__WHAT IS BEING ASKED__.
Substitute "数据库与容器" for "数据库和容器" in the data, starting at the line containing "在 Cosmos DB 中添加新笔记本" and ending at the end of the data. Reproduce only those lines, with everything else unchanged.

__RECORDS SUPPLIED__.
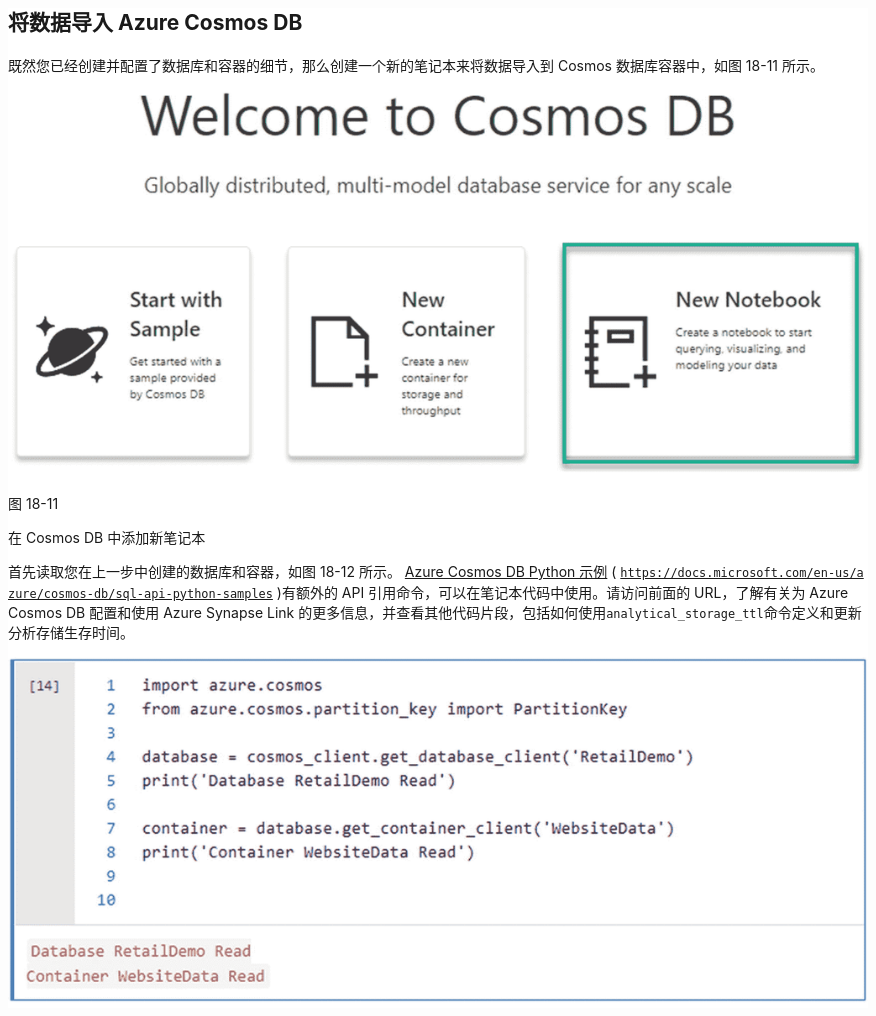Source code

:## 将数据导入 Azure Cosmos DB

既然您已经创建并配置了数据库和容器的细节，那么创建一个新的笔记本来将数据导入到 Cosmos 数据库容器中，如图 18-11 所示。

![img/511918_1_En_18_Fig11_HTML.jpg](img/511918_1_En_18_Fig11_HTML.jpg)

图 18-11

在 Cosmos DB 中添加新笔记本

首先读取您在上一步中创建的数据库和容器，如图 18-12 所示。 [Azure Cosmos DB Python 示例](https://docs.microsoft.com/en-us/azure/cosmos-db/sql-api-python-samples) ( [`https://docs.microsoft.com/en-us/azure/cosmos-db/sql-api-python-samples`](https://docs.microsoft.com/en-us/azure/cosmos-db/sql-api-python-samples) )有额外的 API 引用命令，可以在笔记本代码中使用。请访问前面的 URL，了解有关为 Azure Cosmos DB 配置和使用 Azure Synapse Link 的更多信息，并查看其他代码片段，包括如何使用`analytical_storage_ttl`命令定义和更新分析存储生存时间。

![img/511918_1_En_18_Fig12_HTML.jpg](img/511918_1_En_18_Fig12_HTML.jpg)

__RESULT FOR THIS TASK__.
在 Cosmos DB 中添加新笔记本

首先读取您在上一步中创建的数据库与容器，如图 18-12 所示。 [Azure Cosmos DB Python 示例](https://docs.microsoft.com/en-us/azure/cosmos-db/sql-api-python-samples) ( [`https://docs.microsoft.com/en-us/azure/cosmos-db/sql-api-python-samples`](https://docs.microsoft.com/en-us/azure/cosmos-db/sql-api-python-samples) )有额外的 API 引用命令，可以在笔记本代码中使用。请访问前面的 URL，了解有关为 Azure Cosmos DB 配置和使用 Azure Synapse Link 的更多信息，并查看其他代码片段，包括如何使用`analytical_storage_ttl`命令定义和更新分析存储生存时间。

![img/511918_1_En_18_Fig12_HTML.jpg](img/511918_1_En_18_Fig12_HTML.jpg)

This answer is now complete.